After 15 minutes, the air patrol’s blue trucks – the ones with the bullhorns on top – began driving through the residential streets: “The Halloween period is over . . . all children must return to their homes. Curfew is in effect.”
I’d done pretty well under the circumstances. I looked into the wadded-up now-nearly-translucent grocery sack and saw Milk Duds, Clark bars, Three Musketeers and other riches. Colonel Callahan had thrown in some of those foul candy corns, but other than that, it was a good haul.
I ate a few handfuls and undressed in my room. Chuck was reading in the living room, Mom and Suzanne were watching television. Dad came to the door.
“So you did all right, huh?”
“Yep. Thanks, Dad. It was a good costume. Colonel Dula laughed and made Mrs. Dula take a picture. It slowed me down some, but since it was the Dulas, I didn’t mind.”
“Good.” He stood for a moment, looking at me. My bedtime came before Chuck’s and I was used to going to bed with the light on.
“See,” Dad finally said. “I told you everything would be all right.”
“Yeah, thanks for coming thr–” Then I realized he wasn’t talking about Halloween. “Oh, that. Yes, we made it.”

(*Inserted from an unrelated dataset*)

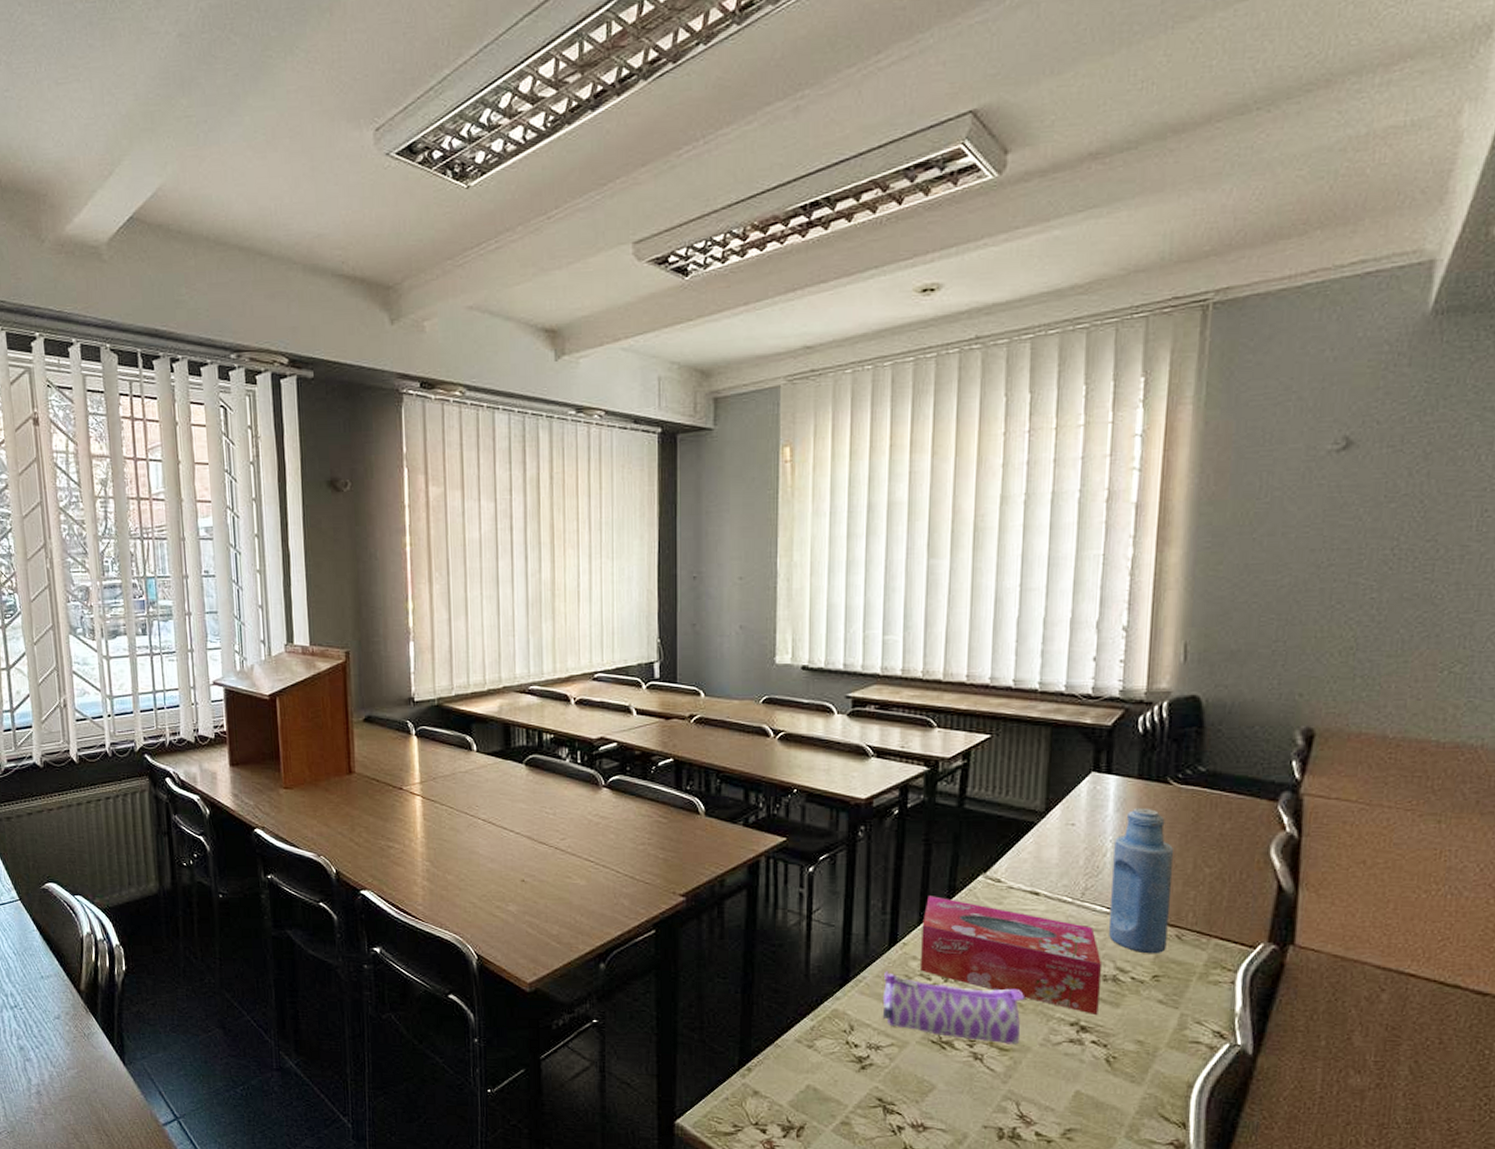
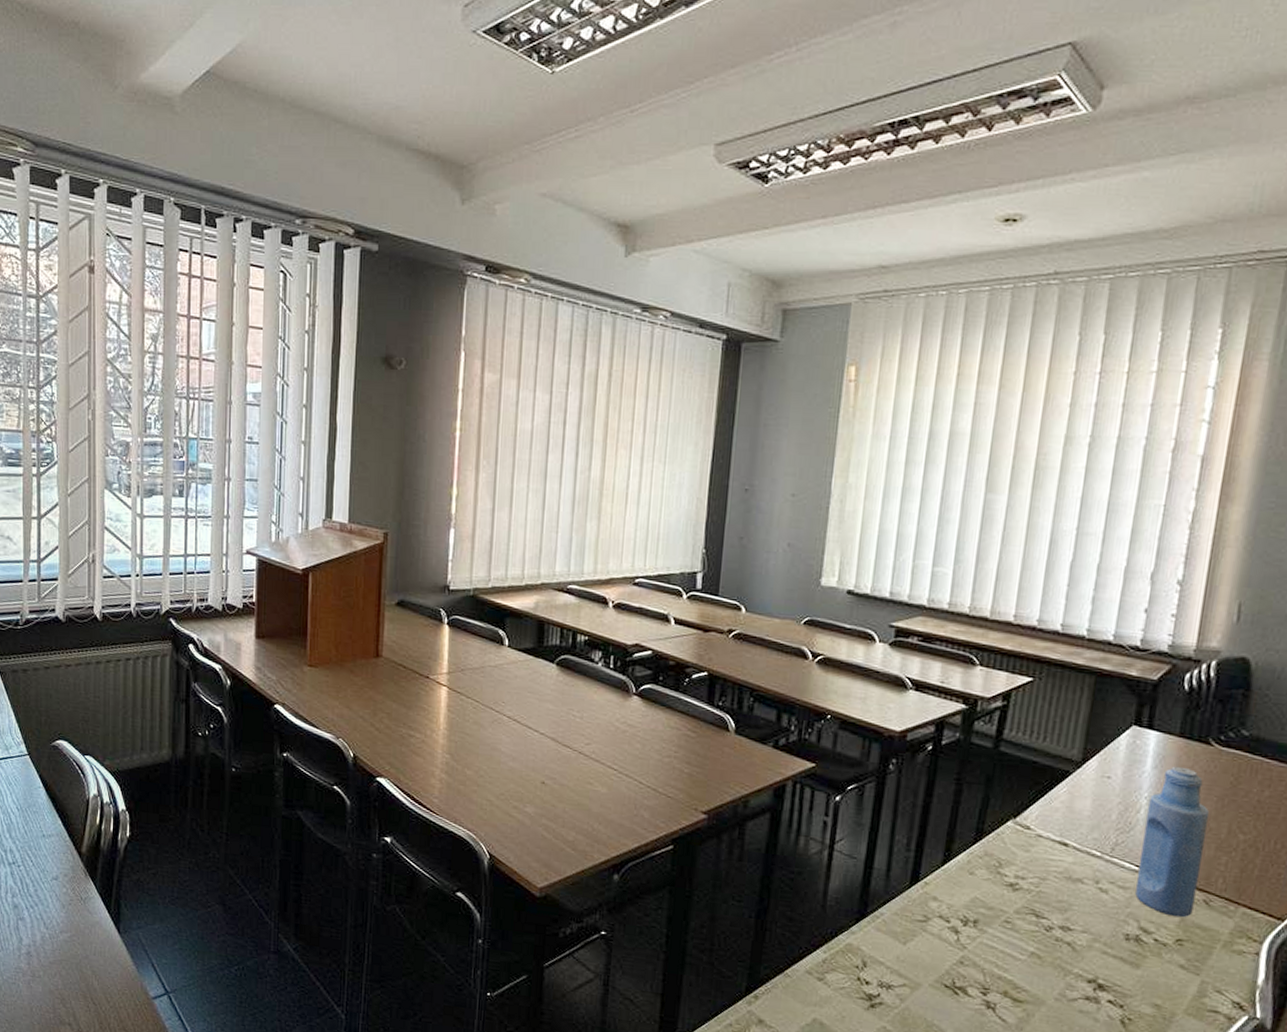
pencil case: present [882,971,1025,1045] -> none [896,909,1044,997]
tissue box: present [921,896,1101,1015] -> none [940,836,1126,974]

He smiled. “This is a funny life we have,” he finally said. “And you know, I’d never let anything happen to you.”
“Yeah, Dad, I know.”
He stood there a moment, not saying anything, just smiling.
I was in a home on the southernmost military outpost on the mainland, protected by an arsenal of American might, rocked in the bosom of the military-industrial complex. Lying there, watching my father smile reassuringly from my bedroom doorway, I felt invulnerable.